Market Overview
The prediction market on Trump's potential departure from the presidency before 2027 is currently trading at 13.5% probability, unchanged from 24 hours prior. This implies a roughly 1-in-7 chance that either resignation or permanent removal will occur within the next two years. The market has accumulated over $8 million in volume, indicating substantial trader interest in the question despite the relatively low odds.

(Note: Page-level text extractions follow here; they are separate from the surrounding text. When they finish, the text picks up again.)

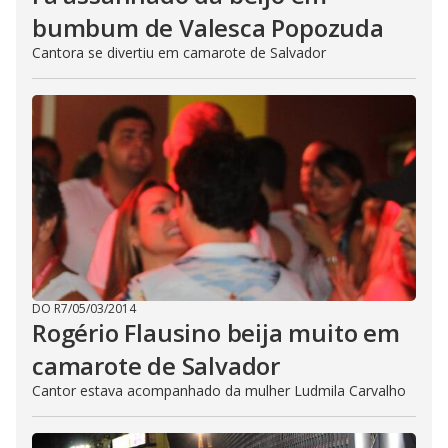
bumbum de Valesca Popozuda
Cantora se divertiu em camarote de Salvador
DO R7
/
05/03/2014
Rogério Flausino beija muito em
camarote de Salvador
Cantor estava acompanhado da mulher Ludmila Carvalho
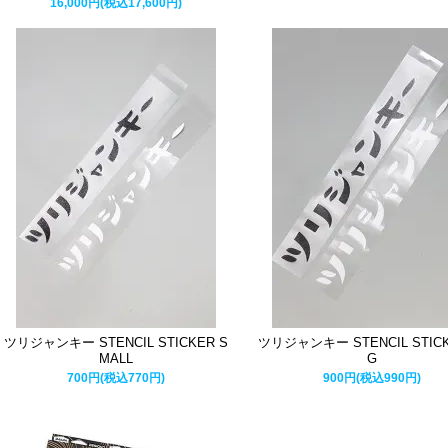
16,000円(税込17,600円)
ツリジャンキー STENCIL STICKER S
ツリジャンキー STENCIL STICK
MALL
G
700円(税込770円)
900円(税込990円)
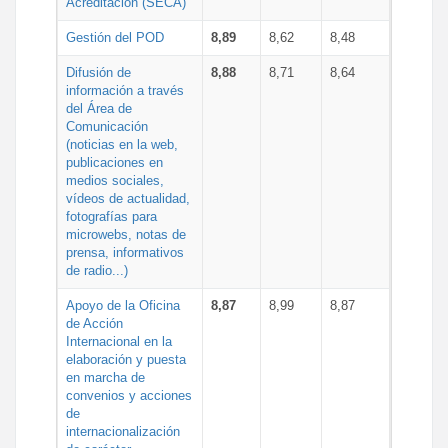
Acreditación (SECA)
Gestión del POD
8,89
8,62
8,48
Difusión de
8,88
8,71
8,64
información a través
del Área de
Comunicación
(noticias en la web,
publicaciones en
medios sociales,
vídeos de actualidad,
fotografías para
microwebs, notas de
prensa, informativos
de radio...)
Apoyo de la Oficina
8,87
8,99
8,87
de Acción
Internacional en la
elaboración y puesta
en marcha de
convenios y acciones
de
internacionalización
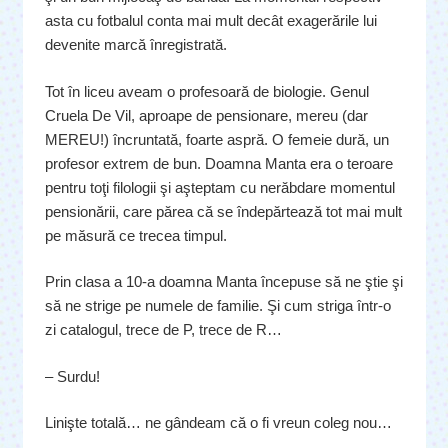
asta cu fotbalul conta mai mult decât exagerările lui
devenite marcă înregistrată.
Tot în liceu aveam o profesoară de biologie. Genul
Cruela De Vil, aproape de pensionare, mereu (dar
MEREU!) încruntată, foarte aspră. O femeie dură, un
profesor extrem de bun. Doamna Manta era o teroare
pentru toţi filologii şi aşteptam cu nerăbdare momentul
pensionării, care părea că se îndepărtează tot mai mult
pe măsură ce trecea timpul.
Prin clasa a 10-a doamna Manta începuse să ne ştie şi
să ne strige pe numele de familie. Şi cum striga într-o
zi catalogul, trece de P, trece de R…
– Surdu!
Linişte totală… ne gândeam că o fi vreun coleg nou…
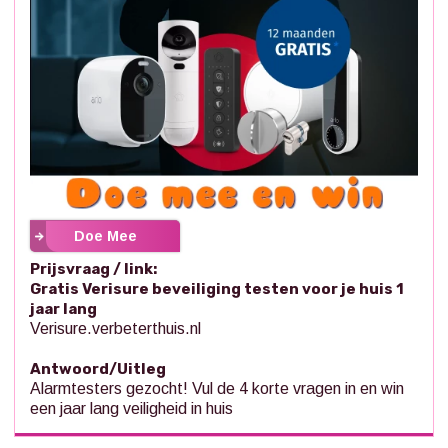
Doe Mee
Prijsvraag / link:
Gratis Verisure beveiliging testen voor je huis 1
jaar lang
Verisure.verbeterthuis.nl
Antwoord/Uitleg
Alarmtesters gezocht! Vul de 4 korte vragen in en win
een jaar lang veiligheid in huis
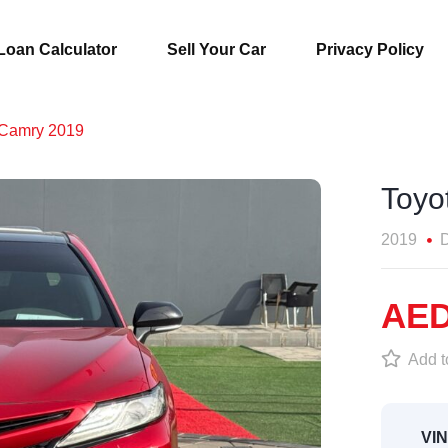
Loan Calculator
Sell Your Car
Privacy Policy
 Camry 2019
Toyo
2019
D
AED
Add to
VIN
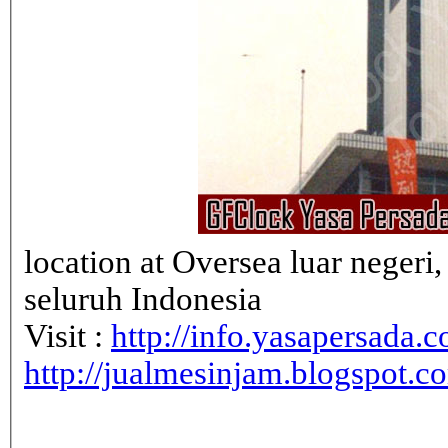
location at Oversea luar neger
seluruh Indonesia
Visit :
http://info.yasapersada.co
http://jualmesinjam.blogspot.c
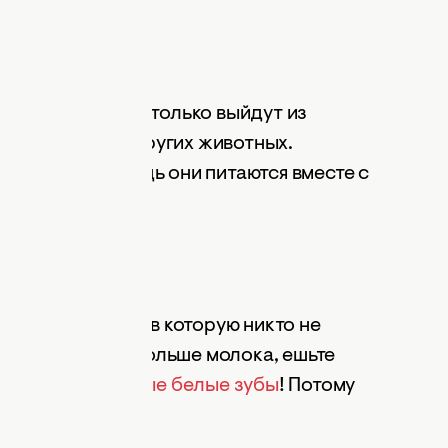
ть молоко, как только выйдут из
не пьют молоко других животных.
животные
, но ведь они питаются вместе с
 рода аксиомой, в которую никто не
кальция! Пейте больше молока, ешьте
вас будут
здоровые белые зубы
! Потому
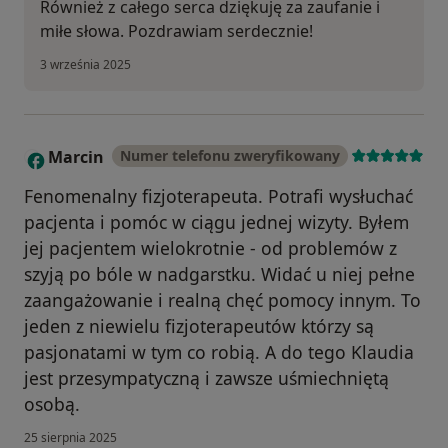
Również z całego serca dziękuję za zaufanie i
miłe słowa. Pozdrawiam serdecznie!
3 września 2025
Marcin
Numer telefonu zweryfikowany
M
Fenomenalny fizjoterapeuta. Potrafi wysłuchać
pacjenta i pomóc w ciągu jednej wizyty. Byłem
jej pacjentem wielokrotnie - od problemów z
szyją po bóle w nadgarstku. Widać u niej pełne
zaangażowanie i realną chęć pomocy innym. To
jeden z niewielu fizjoterapeutów którzy są
pasjonatami w tym co robią. A do tego Klaudia
jest przesympatyczną i zawsze uśmiechniętą
osobą.
25 sierpnia 2025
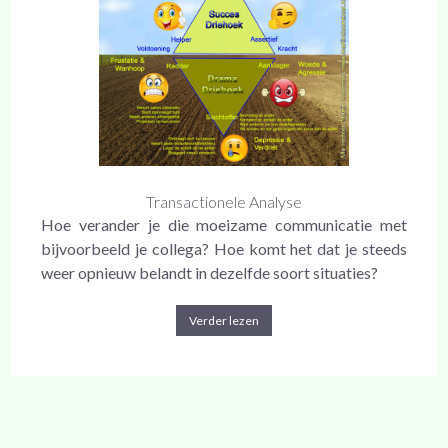
Transactionele Analyse
Hoe verander je die moeizame communicatie met
bijvoorbeeld je collega? Hoe komt het dat je steeds
weer opnieuw belandt in dezelfde soort situaties?
Verder lezen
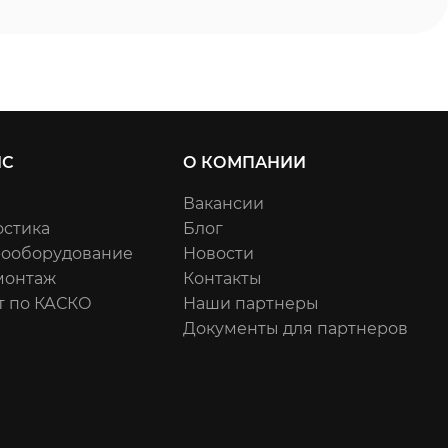
ИС
О КОМПАНИИ
Вакансии
остика
Блог
рооборудование
Новости
онтаж
Контакты
т по КАСКО
Наши партнеры
Документы для партнеров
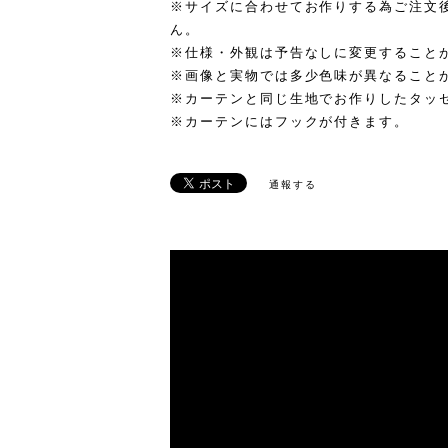
※サイズに合わせてお作りする為ご注文
ん。
※仕様・外観は予告なしに変更すること
※画像と実物では多少色味が異なること
※カーテンと同じ生地でお作りしたタッ
※カーテンにはフックが付きます。
通報する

The market's resolution criteria are precise: only permanent removal qualifies, excluding temporary measures such as temporary invocation of the 25th Amendment or unsuccessful impeachment. However, a sustained Section 4 invocation of the Twenty-Fifth Amendment—requiring two-thirds support in both Houses of Congress—would trigger a \"Yes\" resolution.
Why It Matters
The Trump presidency remains a central focus of political and market uncertainty. His tenure has been characterized by unprecedented controversies, including two impeachments and ongoing legal proceedings. Understanding how prediction markets price the risk of his removal provides insight into how traders assess both the probability of extraordinary political events and the durability of the current administration. The current 13.5% probability reflects a baseline assessment of structural and legal pathways to removal, set against a backdrop of divided government and historical precedent.
Key Factors
Several factors underpin the current market assessment. First, the constitutional and political hurdles to removal are substantial. Impeachment and conviction require two-thirds support in the Senate, while the 25th Amendment Section 4 pathway (permanent inability) similarly demands overwhelming congressional consensus. With Republicans controlling the Senate and maintaining significant support within their party for the president, the immediate prospect of either pathway succeeding appears limited.
Second, resignation risk remains low but non-zero. While Trump has shown strong resistance to leaving office during his previous term, the accumulation of legal challenges, potential future indictments, or dramatic political shifts could theoretically alter his calculus. Health-related concerns, while currently not prominent in public discourse, could also introduce unforeseen variables.
Third, the market timeline matters considerably. A two-year window is substantially shorter than a full term, which naturally constrains the probability of removal occurring within that period. The further out in time a market extends, the more room exists for unforeseen events to materialize.
Outlook
For the probability to move meaningfully higher, traders would likely need to see one of several developments: a substantial shift in Senate Republican support for the president, credible indictment or conviction in one of the ongoing legal cases that meaningfully altered his political viability, a documented health crisis, or a dramatic change in public opinion that forced Republican hand. Conversely, the probability could compress further if the legal environment becomes less threatening or political dynamics solidify around continued Trump leadership.
At 13.5%, the market reflects skepticism toward near-term removal while acknowledging it is not a trivial possibility. This pricing suggests traders view Trump as likely to remain in office through 2026, but with meaningful tail risk factored in. The stable probability over the past 24 hours indicates the market has reached an equilibrium absent recent headline-driven shocks.